Moreover, Philly recognized the existence of the problem with “no name” (deindustrialization). Philadelphia was losing its manufacturing. Between 1951 and 1956 the city lost 74 major companies, nearly 10,000 jobs, with payroll cutbacks affecting nearly 40,000 more (Lowe, 1967, p. 360). One asset the city had plenty of was vacant/unused land. So the city’s Department of Commerce established a nonprofit toacquire and assemble land, install streets and infrastructure, to be marketed and sold to business. Also established was the nation’s first industrial land bank. The corporation that inherited these functions, programs and tools, the Philadelphia Industrial Development Corporation (PIDC), was a partnership with the chamber, which paid half its costs and was governed by a 30-member public/private board, including the mayor. The PIDC still operates, having expanded into tax-exempt financing, lending and a wide variety of business assistance programs. Its loan program commenced in 1961 after voters approved a $10 million general obligation bond to finance a revolving loan fund and add more land to the industrial land bank. After 1965, the Philadelphia UR program included industrial parks (Callowhill Industrial Historical District).

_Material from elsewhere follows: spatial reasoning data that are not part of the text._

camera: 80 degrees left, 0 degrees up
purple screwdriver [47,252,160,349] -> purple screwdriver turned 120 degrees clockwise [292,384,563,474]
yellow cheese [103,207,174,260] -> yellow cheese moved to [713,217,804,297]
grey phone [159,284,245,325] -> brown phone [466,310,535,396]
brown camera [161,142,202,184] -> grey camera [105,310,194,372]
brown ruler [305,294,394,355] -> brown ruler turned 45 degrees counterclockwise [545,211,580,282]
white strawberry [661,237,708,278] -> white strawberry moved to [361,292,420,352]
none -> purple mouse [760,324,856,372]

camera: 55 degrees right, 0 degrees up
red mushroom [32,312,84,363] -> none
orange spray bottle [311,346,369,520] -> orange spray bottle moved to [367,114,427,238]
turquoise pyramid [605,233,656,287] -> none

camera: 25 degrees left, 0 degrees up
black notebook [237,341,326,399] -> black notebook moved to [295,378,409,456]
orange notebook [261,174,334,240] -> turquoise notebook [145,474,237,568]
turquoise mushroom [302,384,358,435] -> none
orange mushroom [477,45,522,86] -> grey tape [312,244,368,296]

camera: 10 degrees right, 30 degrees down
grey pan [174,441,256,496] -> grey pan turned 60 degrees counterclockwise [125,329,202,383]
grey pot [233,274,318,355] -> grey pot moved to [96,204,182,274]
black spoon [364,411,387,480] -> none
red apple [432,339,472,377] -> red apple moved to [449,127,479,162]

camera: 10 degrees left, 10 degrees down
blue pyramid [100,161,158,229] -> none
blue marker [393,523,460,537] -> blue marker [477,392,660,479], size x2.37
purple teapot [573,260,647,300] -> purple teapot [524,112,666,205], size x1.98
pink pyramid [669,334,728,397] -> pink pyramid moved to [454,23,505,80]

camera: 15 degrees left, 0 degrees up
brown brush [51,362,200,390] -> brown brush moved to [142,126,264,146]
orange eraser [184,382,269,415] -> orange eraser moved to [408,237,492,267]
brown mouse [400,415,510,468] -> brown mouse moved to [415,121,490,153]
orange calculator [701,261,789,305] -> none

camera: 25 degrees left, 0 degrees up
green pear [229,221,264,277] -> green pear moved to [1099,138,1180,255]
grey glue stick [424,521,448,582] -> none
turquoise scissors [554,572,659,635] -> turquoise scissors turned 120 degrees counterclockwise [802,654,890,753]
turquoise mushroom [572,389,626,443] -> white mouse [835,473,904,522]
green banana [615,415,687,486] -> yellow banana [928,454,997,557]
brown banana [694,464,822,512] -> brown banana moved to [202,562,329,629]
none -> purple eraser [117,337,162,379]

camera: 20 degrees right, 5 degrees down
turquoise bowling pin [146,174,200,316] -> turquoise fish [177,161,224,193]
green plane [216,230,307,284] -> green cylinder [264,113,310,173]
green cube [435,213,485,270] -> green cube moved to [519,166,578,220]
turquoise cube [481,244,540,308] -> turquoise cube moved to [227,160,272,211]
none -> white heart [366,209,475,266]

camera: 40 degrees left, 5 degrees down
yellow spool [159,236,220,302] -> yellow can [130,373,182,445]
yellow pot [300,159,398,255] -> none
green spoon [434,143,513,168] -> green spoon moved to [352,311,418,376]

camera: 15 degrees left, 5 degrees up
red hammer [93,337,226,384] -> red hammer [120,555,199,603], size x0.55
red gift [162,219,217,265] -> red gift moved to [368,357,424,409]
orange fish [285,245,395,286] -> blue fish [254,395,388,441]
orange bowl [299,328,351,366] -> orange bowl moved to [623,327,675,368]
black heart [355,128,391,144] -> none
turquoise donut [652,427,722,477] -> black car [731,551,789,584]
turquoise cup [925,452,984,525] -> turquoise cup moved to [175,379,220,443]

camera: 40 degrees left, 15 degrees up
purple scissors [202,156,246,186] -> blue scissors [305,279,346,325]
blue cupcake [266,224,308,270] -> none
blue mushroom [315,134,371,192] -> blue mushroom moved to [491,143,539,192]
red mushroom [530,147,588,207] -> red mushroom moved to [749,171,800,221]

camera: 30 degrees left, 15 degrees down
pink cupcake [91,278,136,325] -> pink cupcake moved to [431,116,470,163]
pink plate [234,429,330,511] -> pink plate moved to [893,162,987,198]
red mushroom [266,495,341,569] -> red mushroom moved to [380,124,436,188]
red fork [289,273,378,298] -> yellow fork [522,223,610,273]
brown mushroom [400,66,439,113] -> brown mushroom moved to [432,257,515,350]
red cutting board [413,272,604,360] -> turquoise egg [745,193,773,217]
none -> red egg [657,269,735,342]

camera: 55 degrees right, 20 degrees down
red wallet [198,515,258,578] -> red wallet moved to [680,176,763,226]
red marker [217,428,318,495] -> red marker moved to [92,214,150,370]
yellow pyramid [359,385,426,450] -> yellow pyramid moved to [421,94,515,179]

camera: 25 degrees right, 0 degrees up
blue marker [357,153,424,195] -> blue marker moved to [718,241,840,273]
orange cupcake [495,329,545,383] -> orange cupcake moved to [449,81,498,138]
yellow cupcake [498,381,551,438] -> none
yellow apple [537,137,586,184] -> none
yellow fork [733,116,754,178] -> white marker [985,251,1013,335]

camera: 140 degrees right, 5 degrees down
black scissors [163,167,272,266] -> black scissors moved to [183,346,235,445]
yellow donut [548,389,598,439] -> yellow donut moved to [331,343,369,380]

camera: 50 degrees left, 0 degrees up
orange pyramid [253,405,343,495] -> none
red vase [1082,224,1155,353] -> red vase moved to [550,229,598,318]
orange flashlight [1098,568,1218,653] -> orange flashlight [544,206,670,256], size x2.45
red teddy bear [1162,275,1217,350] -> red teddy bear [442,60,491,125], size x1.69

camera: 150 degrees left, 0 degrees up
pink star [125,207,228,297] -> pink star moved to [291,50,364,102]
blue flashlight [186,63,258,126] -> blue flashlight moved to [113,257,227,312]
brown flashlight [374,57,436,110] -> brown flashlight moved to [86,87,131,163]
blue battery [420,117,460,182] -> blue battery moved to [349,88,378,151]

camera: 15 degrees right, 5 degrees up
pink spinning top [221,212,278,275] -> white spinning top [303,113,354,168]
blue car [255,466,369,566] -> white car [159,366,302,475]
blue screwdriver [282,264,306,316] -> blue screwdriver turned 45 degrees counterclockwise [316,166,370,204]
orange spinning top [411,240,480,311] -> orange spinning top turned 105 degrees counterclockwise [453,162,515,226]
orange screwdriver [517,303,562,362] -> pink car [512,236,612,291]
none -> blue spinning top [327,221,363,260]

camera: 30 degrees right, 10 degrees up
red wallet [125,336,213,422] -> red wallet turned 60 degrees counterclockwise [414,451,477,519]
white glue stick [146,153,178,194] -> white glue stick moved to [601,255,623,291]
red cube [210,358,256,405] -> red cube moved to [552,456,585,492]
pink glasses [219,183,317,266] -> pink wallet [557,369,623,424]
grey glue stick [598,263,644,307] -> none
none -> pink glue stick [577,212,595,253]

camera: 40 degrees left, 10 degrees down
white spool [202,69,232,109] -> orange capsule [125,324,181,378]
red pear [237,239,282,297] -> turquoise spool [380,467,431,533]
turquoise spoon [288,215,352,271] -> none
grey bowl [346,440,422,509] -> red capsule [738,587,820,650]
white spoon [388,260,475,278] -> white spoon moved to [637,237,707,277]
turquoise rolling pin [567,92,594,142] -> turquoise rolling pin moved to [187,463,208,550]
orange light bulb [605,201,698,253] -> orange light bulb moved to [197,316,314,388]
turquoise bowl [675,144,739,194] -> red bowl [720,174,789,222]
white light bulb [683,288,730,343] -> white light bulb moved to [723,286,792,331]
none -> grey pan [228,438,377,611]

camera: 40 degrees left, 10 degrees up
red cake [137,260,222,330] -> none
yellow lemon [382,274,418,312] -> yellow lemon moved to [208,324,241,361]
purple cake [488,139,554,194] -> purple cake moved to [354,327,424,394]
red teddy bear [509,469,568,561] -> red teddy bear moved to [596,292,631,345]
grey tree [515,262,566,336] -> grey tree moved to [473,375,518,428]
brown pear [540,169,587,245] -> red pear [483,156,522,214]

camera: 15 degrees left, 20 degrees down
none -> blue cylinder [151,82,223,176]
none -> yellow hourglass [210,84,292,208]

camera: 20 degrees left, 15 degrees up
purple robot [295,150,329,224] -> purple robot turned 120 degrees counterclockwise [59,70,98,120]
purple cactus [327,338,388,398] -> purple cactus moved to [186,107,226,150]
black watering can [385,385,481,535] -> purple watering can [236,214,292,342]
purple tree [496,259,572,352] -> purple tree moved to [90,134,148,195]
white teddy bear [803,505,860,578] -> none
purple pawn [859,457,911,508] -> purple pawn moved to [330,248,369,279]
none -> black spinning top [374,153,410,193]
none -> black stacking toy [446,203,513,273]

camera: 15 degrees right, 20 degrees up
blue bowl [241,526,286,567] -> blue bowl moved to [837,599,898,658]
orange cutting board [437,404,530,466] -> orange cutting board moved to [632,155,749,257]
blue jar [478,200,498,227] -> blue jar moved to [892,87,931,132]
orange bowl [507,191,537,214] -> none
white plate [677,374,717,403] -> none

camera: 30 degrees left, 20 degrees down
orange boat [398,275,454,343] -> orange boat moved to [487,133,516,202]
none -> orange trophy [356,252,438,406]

Bacon and the Housing Authority meanwhile turned their attention to the North Philadelphia district adjacent to Center City (called the “Jungle”, mostly occupied by African-Americans and location of later 1964 riots): “The strategy employed was to remove dilapidated buildings in order to create land for new private development and public housing and also to stifle the blighting effect many existing dwellings were having on adjacent properties” (Beauregard, 1989, p. 211). By 1962, 10,126 dwelling units were demolished. North Philadelphia demolition continued until 1980 (totaling 35,196 dwelling units demolished, burned down or abandoned—32 percent of the area). The population fell by 54 percent, becoming exclusively black: “With clearance came numerous high-density public housing projects, but almost no new private construction” (Beauregard, 1989, p. 211).
Many of those displaced in this project were intended to go to the pioneering “new town in town” UR project, Eastwick. No one, however, asked North Philadelphia African-Americans if they wanted to move to Eastwick in south Philadelphia—for the most part they didn’t. Eastwick became a middle-class, predominantly white neighborhood.
Buried beneath the fold were torn-up neighborhoods, demolished by highways and UR that created a new generation of leaders, new organizations and new priorities.
The fight against [slum clearance] drew the neighborhood together and gave residents pride in a distinct community identity. Theirs proved a fierce battle for survival, confronting the urban renewal order directly with a multilevel strategy … These citizens succeeded in driving a wedge, from the bottoms up, into the alliance between planning experts, politicians, and private developers. (Klemek, 2011, pp. 133–6)
Klemek is describing NYC, but the story is typical of our Big Cities. The legacy of UR is that in its ashes rose the phoenix of a new policy system, and a rejuvenated community development approach to our profession—all of which will be duly considered in future chapters.